Curitiba O corpo de Renato Alves Pinheiro, 12 anos, foi enterrado ontem à tarde, em São José dos Pinhais, na Região Metropolitana de Curitiba. O garoto foi morto na segunda-feira, no Bairro Cajuru, durante uma brincadeira com dois colegas. Ele levou um tiro na cabeça, disparado por T.J.S, 14 anos, que mostrava a arma do irmão mais velho aos amigos.
Segundo o delegado Rinaldo Ivanike, da Delegacia de Homicídios, os meninos estavam sozinhos na casa de T.J.S. jogando videogame. Renato teria pedido a T.J.S. para que mostrasse a arma de seu irmão mais velho e os três amigos começaram a brincar com o revólver. ''O infrator disse que não sabia que a arma estava carregada e então deu um tiro contra a cabeça de Pinheiro'', contou. Em seguida, T.J.S. e T.P.F. enterraram o corpo do colega nos fundos da casa. Eles usaram cal para disfarçar o mau cheiro.
No dia seguinte, T.P.F. acabou contando para sua mãe o que o havia ocorrido e ela entrou em contato com a delegacia. Os dois garotos foram apreendidos e encaminhados para a Delegacia do Adolescente.
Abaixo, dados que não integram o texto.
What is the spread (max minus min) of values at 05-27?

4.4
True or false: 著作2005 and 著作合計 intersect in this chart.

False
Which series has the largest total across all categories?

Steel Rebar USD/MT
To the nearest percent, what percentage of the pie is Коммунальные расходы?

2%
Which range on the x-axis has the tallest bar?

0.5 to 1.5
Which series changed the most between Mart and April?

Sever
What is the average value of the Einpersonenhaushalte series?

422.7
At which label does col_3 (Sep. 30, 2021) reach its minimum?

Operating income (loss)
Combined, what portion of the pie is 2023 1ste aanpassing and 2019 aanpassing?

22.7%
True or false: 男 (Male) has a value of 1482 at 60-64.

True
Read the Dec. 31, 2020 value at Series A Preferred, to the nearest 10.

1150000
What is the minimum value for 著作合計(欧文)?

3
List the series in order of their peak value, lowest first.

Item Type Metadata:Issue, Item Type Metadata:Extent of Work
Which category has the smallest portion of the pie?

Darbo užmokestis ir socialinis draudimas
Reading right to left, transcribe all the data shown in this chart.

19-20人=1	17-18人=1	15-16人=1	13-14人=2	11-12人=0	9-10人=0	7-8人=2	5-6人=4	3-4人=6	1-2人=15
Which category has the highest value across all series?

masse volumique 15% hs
O promotor da Vara da Infância e Juventude, Márcio Teixeira dos Santos, ouviu os garotos ontem, mas preferiu não informar o teor dos depoimentos. Mas adiantou que já requereu o internamento provisório deles e encaminhou o processo ao juiz da Vara da Infância e Juventude, Márcio Tokars. A Delegacia de Homicídios informou que está aguardando uma cópia do procedimento para indiciar o irmão do menino por homicídio culposo. Os dois garotos vão responder por homicídio culposo e ocultação de cadáver.
A atitude dos garotos em enterrar o corpo, imediatamente após o acidente, chocou os policiais. Mas a psicóloga Paula Gomide afirmou que eles agiram assim por medo. ''Tanto que o garoto contou à mãe logo no dia seguinte pois não deve ter conseguido suportar o fato'', explicou. A psicóloga acredita que a violência entre crianças é fruto dos modelos que eles têm através da televisão, do convívio familiar e nas ruas.